With Computex 2026, Asia's largest IT and computing trade show being held in Taipei, Taiwan, the prospects for the Robotics market, including humanoids, are becoming more concrete. The industry sees the potential for the robot market to extend the artificial intelligence (AI) semiconductor boom centered on data centers into a second supercycle.
For Samsung Electronics, the Robotics market is seen as a chance to broaden the customer base of its foundry (contract chip manufacturing) business. Until now, results at the Samsung Electronics foundry business have swung depending on orders from a few large customers such as Nvidia, Qualcomm, and AMD. As the humanoid and industrial robot markets grow, demand could rise not only for AI chips but also for various semiconductors such as sensors, power semiconductors, and microcontroller units (MCUs).

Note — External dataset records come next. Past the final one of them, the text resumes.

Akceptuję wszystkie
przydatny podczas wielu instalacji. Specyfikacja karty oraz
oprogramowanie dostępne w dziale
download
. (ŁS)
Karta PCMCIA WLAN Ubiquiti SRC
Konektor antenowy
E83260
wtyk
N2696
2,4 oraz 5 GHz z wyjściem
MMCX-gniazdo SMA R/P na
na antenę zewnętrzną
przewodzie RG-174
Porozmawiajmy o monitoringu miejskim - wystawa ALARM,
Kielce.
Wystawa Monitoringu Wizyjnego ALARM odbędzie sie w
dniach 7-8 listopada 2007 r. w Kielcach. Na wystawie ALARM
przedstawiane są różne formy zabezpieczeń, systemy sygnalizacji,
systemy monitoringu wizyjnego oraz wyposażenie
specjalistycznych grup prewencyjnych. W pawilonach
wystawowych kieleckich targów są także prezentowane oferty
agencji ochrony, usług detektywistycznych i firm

According to the industry on the 2nd, the Samsung Electronics foundry division is widening its order strategy beyond existing mobile application processors (APs) and AI chips in step with the expansion of the Robotics market. Led by Han Jin-man, head of the Samsung Electronics foundry division (president), the unit is said to be focusing on expanding contract manufacturing opportunities for advanced sensors, power chips, and MCUs needed for Robotics.
A source familiar with the Samsung Electronics foundry division said, "From a sales and marketing perspective, the scope of activity at the foundry division has expanded two to three times compared with the past, to the point you could say it is pursuing extensive customer acquisition." Inside Samsung Electronics, the current moment—when rival TSMC's production capacity has effectively reached its limit—and the next one to two years are seen as a golden time to secure new customers.
A defining feature of the Robotics market is that the types of semiconductors needed vary greatly depending on a robot's performance and use case. Simple industrial robots are built around MCUs, sensors, and motor drivers, but the closer they get to humanoids, the more important high-performance AI chips that process camera, voice, and tactile data in real time and low-power, high-capacity memory become. That is why there is an assessment that robots are evolving from simple automation equipment into "moving Edge AI servers."
Humanoid semiconductor demand largely splits between the robot body and the training infrastructure. The robot body needs an onboard AI system-on-chip (SoC) that quickly processes multiple sensor data while reducing power consumption, along with low-power memory such as the LPDDR family. By contrast, data centers that train humanoids could see rising demand for high bandwidth memory (HBM) and high-performance solid-state drives (SSDs) to run robot foundation models, simulations, and vision, language, and action models.
An industry source said, "Humanoids could be a new opportunity for Samsung Foundry to secure large advanced customers," adding, "AI chips for humanoids, like those for Autonomous Driving, require high-performance inference, power efficiency, and long-duration operational stability, making it highly likely they will translate into demand for advanced nodes such as 4-nanometer and 2-nanometer." The source said, "Chips aimed at both self-driving cars and humanoids, like Tesla's next-generation AI6 chip, are representative cases Samsung Foundry can target."
Samsung Electronics' strength is that it can propose memory and foundry together within one company. For AI chips for humanoids, not only compute performance but also memory bandwidth, packaging, and power efficiency all grow in importance. Samsung Electronics has high bandwidth memory (HBM), DRAM, advanced packaging, and advanced foundry at the same time, allowing it to bundle and propose customized AI chips and memory for customers. However, stabilizing 2-nanometer production yield, closing the customer ecosystem gap with TSMC, and obtaining reliability certifications required for long-duration operation are cited as challenges Samsung Foundry must solve.